I would like to retrieve the records based on a sort parameter that traverses the previousItem property.

Above collection should be returned as:

{
  id: 2,
  name: "itemA",
  previousItem : null,
  nextItem : 1
}

{
  id: 1,
  name: "itemC",
  previousItem : 2,
  nextItem : 0
}

{
  id: 0
  name: "itemB", 
  previousItem : 1,
  nextItem : null
}

Upvotes: 0

Views: 41

Answers (2)

Chris
Chris

Reputation: 14218

So here are the basic assumptions for the sorting index: 1. The index property is a string in order to allow for more then 17 digits. 2. only use the last digit of the adjacent items to calculate the new index in order to avoid calculations with more than 17 digits. Algorithm (the following values are all strings):

indices:
I1
I2
I3

add item between 1 and 2 --> 
   is there an integer between the two values?
   yes --> use it as the new index
   no --> use the lower index and append 05, add 00 to lower index

eval (1,2) --> no

I100
I105
I2
I3

add an item between 100 and 105
eval(100,105) --> yes

I100
I102
I105
I2
I3

add an item between 100 and 102
eval(100,102) --> yes

I100
I101
I102
I105
I2
I3

add an item between 100 and 101
eval(100,101) --> no

I100
I1005
I101
I102
I105
I2
I3

and so on.

The output for db.getCollection('items').find({}).sort({index: 1})

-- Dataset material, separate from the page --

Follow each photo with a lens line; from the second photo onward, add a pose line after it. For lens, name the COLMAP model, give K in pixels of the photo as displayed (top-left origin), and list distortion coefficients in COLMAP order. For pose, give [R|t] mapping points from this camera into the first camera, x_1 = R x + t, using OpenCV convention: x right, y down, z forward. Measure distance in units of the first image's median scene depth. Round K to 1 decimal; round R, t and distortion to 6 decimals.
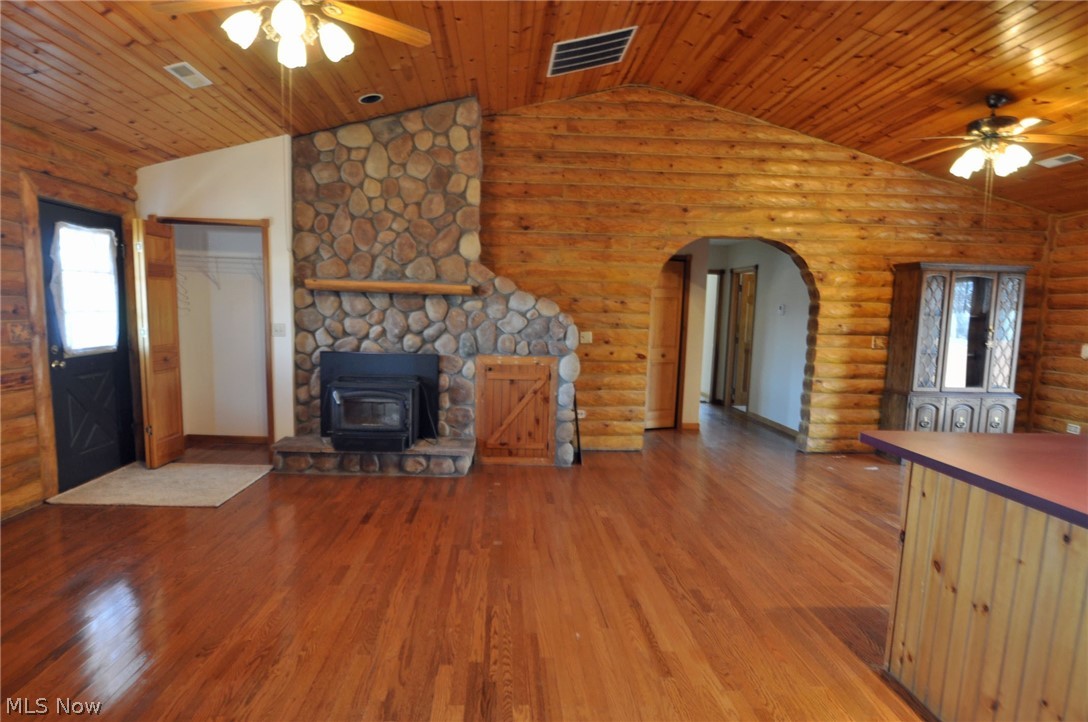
lens RADIAL K [[574.8, 0, 539.6], [0, 574.8, 368.3], [0, 0, 1]] dist [-0.011440, -0.010637]
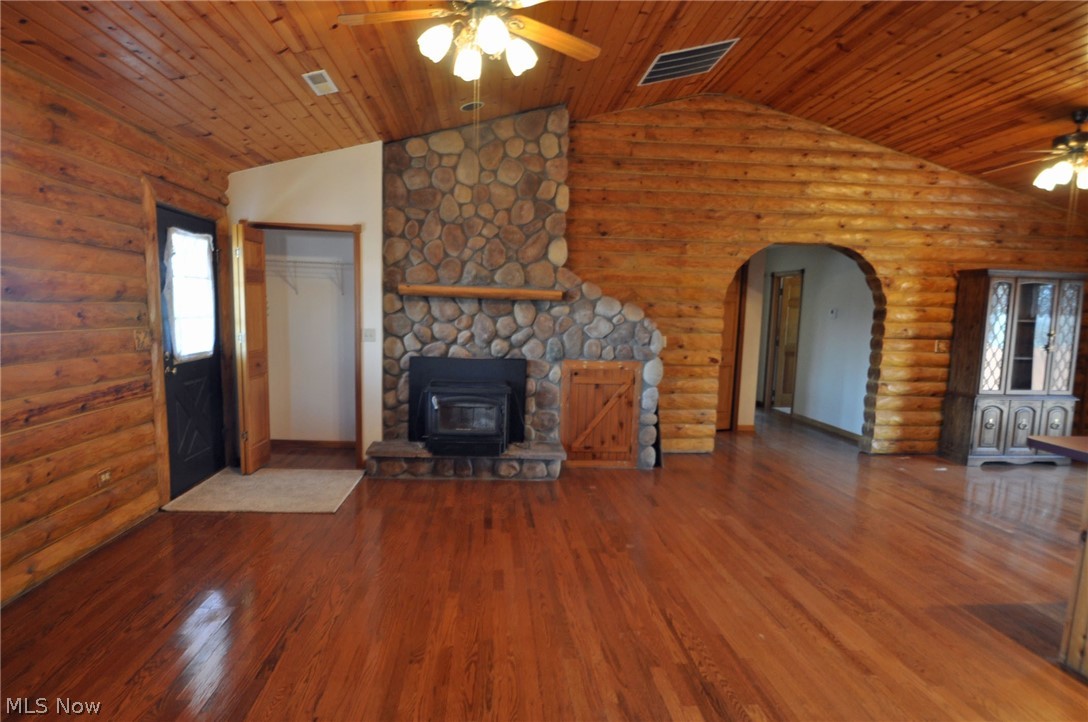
lens RADIAL K [[574.8, 0, 536.3], [0, 574.8, 368.4], [0, 0, 1]] dist [-0.011440, -0.010637]
pose [[0.999796, -0.001303, 0.020136, -0.182151], [0.001289, 0.999999, 0.000706, -0.009036], [-0.020137, -0.000680, 0.999797, -0.010715]]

produces the expected result.

Upvotes: 1

Steve Seeger
Steve Seeger

Reputation: 1477

Would adding an index to your record set and then when you query you can get your result set sorted by that index not work in your case?

https://docs.mongodb.org/v3.0/tutorial/sort-results-with-indexes/

EDIT Update:

You can use sub-division of the index, eg:

insert between elements with indexA=2 and indexB=3, generating an insertIndex = (2+3)/2 = 2.5

However, in Javascript you would need to use floats which are max 17 decimals, same as MongoDB double. You would need to account for this and if the rounding occurred, eg if insertIndex = indexA or = indexB then you hit the limitation and need to call a function to update the database and loop all elements to update their index with eg integers. After doing this the first time, it's likely it wouldn't trigger often and would trigger less and less over time.